Himeros et Pothos

IconHarlequin Romances are dime books that you can buy in train stations for 5 pesos.. which actually defeats the purpose of them being dime books.. anyway yeah you get these books for 5 pesos in divisoria with absolutely ABSURD stories of unrealistic romance, that said, these are my harlequin romances.

front

I feel like i've been living someone else's life for the past year and half. I've lost myself and everything I stood for. I've lost sight of everything I used to believe in. When you're with someone with a personality that rivals your own in intensity, there is a tendency for you to let go of the grasp you once held on reality.

you forget that you used to not care how wild you could be

you forget how much liquoryou were actually capable of holding

you forget that you like being alone on sundays and relaxing

you forget that you like hanging out with different, strange and often scary but interesting people

you forget that you like waking up early in the morning (which is now impossible because of all the late night phone calls and arguments)

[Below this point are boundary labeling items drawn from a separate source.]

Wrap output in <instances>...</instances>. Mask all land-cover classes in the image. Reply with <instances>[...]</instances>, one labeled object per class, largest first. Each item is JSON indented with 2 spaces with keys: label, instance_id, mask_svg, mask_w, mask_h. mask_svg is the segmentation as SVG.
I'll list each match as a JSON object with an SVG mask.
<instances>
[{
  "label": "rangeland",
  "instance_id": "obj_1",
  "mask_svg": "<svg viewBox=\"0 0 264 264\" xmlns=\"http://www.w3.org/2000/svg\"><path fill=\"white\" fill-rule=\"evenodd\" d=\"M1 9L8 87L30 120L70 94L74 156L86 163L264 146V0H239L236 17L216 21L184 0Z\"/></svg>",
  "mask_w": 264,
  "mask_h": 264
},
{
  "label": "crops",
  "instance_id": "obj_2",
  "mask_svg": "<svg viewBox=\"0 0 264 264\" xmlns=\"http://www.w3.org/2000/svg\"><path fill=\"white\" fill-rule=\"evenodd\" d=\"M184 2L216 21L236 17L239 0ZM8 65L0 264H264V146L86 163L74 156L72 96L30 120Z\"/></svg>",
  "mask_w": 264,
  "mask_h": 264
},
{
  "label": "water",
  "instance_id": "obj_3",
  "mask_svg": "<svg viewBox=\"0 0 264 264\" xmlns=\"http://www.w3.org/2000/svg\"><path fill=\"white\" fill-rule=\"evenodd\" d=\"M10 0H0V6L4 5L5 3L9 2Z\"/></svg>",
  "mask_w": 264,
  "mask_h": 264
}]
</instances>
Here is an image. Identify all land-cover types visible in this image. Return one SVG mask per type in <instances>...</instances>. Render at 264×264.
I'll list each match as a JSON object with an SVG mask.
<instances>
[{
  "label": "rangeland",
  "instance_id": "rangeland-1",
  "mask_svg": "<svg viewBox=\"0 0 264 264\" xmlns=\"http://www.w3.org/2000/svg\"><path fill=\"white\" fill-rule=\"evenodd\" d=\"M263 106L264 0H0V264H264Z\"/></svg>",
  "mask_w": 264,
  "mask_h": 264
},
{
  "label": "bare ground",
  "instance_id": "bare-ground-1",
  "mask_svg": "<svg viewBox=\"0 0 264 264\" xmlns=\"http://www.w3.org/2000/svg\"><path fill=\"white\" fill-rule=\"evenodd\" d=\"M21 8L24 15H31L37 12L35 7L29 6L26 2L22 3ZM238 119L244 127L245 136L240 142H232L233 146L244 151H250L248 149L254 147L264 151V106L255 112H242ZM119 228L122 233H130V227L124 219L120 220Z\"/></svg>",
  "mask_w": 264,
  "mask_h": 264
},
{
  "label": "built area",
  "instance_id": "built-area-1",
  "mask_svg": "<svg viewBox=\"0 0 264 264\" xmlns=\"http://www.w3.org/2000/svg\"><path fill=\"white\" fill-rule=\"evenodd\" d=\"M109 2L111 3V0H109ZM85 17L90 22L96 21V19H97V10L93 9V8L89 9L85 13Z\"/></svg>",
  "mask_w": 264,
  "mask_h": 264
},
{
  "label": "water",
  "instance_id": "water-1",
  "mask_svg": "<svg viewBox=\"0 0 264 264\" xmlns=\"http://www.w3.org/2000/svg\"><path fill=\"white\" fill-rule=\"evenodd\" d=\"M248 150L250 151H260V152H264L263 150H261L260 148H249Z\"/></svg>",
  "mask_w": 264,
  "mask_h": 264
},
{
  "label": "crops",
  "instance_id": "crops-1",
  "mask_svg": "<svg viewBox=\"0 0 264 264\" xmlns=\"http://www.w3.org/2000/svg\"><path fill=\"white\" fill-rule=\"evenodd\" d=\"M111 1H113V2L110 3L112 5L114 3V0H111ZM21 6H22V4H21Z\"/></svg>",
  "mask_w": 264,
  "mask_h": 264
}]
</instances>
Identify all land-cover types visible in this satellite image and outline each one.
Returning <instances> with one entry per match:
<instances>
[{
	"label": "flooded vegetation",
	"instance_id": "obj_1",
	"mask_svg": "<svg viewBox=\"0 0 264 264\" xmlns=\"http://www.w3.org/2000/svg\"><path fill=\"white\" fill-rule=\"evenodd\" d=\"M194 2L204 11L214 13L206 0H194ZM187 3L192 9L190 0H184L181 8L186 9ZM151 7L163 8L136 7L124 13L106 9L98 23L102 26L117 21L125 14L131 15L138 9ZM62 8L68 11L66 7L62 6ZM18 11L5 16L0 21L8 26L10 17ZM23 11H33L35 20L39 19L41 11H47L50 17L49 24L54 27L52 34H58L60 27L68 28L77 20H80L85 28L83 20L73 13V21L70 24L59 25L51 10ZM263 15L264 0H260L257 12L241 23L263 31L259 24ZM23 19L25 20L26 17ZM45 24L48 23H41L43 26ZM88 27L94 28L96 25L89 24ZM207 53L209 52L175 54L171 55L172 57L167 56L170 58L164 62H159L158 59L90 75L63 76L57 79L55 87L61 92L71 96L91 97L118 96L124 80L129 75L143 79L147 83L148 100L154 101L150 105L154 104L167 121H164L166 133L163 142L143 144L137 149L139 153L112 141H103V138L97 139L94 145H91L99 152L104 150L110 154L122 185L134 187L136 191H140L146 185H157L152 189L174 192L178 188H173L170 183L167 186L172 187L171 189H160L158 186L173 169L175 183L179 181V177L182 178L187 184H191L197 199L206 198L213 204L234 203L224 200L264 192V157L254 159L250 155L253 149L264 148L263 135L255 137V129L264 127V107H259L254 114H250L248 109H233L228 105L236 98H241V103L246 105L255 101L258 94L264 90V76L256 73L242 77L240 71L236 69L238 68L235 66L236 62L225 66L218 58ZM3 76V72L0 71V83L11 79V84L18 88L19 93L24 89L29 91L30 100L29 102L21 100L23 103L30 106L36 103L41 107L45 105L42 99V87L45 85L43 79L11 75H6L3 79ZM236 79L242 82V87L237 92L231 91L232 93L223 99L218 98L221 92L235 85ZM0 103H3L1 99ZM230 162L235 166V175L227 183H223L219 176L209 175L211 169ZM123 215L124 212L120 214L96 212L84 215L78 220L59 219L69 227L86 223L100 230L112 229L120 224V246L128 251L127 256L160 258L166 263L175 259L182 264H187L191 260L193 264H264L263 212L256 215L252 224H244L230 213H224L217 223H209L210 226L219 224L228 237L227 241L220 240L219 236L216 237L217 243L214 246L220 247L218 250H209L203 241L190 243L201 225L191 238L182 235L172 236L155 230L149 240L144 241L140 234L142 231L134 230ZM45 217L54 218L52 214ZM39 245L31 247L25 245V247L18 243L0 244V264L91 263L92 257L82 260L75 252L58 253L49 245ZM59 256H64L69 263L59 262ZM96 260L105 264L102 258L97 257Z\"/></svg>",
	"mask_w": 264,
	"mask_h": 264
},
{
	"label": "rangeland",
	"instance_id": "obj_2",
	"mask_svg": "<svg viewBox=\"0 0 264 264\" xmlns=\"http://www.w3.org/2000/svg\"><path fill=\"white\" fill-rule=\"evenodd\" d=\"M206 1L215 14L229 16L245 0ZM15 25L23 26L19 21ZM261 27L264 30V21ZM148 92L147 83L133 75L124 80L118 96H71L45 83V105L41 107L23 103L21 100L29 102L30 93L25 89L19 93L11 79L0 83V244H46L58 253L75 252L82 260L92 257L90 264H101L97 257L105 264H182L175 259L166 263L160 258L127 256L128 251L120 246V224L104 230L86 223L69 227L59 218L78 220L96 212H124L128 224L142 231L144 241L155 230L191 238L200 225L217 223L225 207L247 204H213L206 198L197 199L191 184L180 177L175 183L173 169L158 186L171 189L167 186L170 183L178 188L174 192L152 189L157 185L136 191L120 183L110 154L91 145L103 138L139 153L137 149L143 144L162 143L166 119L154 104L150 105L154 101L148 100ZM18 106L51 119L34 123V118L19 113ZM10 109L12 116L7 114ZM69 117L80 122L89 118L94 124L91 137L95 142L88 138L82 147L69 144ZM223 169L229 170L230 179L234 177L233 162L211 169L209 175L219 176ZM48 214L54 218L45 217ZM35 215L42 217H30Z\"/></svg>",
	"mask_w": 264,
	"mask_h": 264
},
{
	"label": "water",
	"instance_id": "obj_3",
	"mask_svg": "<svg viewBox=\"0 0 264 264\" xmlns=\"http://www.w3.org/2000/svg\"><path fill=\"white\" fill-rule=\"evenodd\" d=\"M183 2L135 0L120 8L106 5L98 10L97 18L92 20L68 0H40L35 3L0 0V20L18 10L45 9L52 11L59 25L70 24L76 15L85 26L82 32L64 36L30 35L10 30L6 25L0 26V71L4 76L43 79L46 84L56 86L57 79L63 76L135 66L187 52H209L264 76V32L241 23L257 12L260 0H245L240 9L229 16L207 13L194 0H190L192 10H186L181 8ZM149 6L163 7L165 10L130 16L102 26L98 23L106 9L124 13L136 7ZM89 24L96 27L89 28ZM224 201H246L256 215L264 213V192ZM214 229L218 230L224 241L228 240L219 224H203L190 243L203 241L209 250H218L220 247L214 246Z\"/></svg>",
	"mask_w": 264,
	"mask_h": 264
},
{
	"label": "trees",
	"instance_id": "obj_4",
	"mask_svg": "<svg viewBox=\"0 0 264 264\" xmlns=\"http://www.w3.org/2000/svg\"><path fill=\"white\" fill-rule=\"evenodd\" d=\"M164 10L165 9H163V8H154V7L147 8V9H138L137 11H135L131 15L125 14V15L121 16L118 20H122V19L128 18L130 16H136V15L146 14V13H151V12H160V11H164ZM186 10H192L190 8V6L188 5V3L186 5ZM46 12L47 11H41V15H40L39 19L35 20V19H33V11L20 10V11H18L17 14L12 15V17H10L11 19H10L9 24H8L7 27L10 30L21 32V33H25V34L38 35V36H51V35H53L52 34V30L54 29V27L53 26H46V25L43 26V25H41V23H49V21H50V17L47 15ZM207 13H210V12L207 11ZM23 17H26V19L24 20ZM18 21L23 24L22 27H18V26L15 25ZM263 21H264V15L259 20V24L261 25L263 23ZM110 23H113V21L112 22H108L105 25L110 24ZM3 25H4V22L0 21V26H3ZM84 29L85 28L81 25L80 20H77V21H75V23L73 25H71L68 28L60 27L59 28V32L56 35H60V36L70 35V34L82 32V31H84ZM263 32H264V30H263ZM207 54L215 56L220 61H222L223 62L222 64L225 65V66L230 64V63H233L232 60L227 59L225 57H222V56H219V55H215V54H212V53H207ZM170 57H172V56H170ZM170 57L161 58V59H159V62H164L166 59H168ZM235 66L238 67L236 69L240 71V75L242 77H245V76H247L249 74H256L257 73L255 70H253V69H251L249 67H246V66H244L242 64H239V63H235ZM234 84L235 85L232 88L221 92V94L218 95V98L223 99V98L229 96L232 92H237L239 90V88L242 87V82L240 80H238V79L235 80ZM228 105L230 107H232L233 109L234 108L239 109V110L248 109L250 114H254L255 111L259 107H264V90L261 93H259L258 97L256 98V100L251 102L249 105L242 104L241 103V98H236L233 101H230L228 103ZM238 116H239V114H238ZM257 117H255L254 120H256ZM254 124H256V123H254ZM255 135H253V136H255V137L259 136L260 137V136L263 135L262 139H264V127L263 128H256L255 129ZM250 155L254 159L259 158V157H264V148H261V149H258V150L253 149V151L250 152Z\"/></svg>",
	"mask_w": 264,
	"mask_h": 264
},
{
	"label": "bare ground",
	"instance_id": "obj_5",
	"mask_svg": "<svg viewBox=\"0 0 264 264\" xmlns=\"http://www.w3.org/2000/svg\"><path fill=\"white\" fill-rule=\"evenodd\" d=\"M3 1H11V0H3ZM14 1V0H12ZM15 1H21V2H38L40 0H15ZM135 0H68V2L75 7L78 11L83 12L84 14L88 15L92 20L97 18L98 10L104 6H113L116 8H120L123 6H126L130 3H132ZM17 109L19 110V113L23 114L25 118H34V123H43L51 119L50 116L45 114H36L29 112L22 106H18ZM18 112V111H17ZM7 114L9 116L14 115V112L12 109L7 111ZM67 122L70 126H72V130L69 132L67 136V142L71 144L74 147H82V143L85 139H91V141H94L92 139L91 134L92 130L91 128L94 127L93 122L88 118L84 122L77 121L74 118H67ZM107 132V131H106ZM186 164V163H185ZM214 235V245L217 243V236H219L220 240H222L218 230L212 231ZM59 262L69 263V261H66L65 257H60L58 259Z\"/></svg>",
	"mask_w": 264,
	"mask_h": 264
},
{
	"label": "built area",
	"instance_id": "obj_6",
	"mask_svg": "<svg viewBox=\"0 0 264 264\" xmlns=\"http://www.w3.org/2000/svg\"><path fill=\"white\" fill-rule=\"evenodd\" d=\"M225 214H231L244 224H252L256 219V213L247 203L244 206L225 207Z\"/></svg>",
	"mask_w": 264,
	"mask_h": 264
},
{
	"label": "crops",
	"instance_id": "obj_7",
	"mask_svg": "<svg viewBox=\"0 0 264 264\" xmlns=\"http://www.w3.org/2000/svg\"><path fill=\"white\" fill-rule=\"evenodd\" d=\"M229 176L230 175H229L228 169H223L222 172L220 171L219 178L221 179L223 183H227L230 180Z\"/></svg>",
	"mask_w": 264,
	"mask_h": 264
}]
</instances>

you forget that you never feel guilty when you flirt playfully with other boys

you forget that you don't care about the time when you're out on the town

you forget that you like taking adventures in trains without having to tell anyone where you are

you forget that you once liked going for walks 

you forget that you once liked hanging out with your friends who may not have always been or ever will be good influences but a hell of a lot of fun

you forget that you, yourself were once fun

you were the life of the party

you were the center of the universe

now you're just a plain old girl. With nothing, no one. You've forgotten what you used to tell yourself: "live like it's your last day on earth, no regrets" you've forgotten that when you love, you love with a flourish of passion and drama - which he has quelled to a dull throb in your chest - almost painful, almost sore.

You've forgotten who you are. You used to believe in so many things. You used to believe in life and not choice, acting and not waiting, believing in everything, falling (in every sense of the word) and not stumbling into love.

What has happened to you? You fell, you fumbled, don't change. Don't let go of the last remnants of your once sad, yes, meager, yes, but true life. Stop masquerading as someone's perfect girl. Stop trying to please. Stop demanding. Stop arguing. Stop fighting. Just go with it. Stop crying. Stop being such a pussy. Stop being a woman. Puff up that chest. Don't give in. Find a hobby. Forget regret.

Feel lucky that you were able to experience this. But learn and move on.

We have no one to live for but ourselves and each other.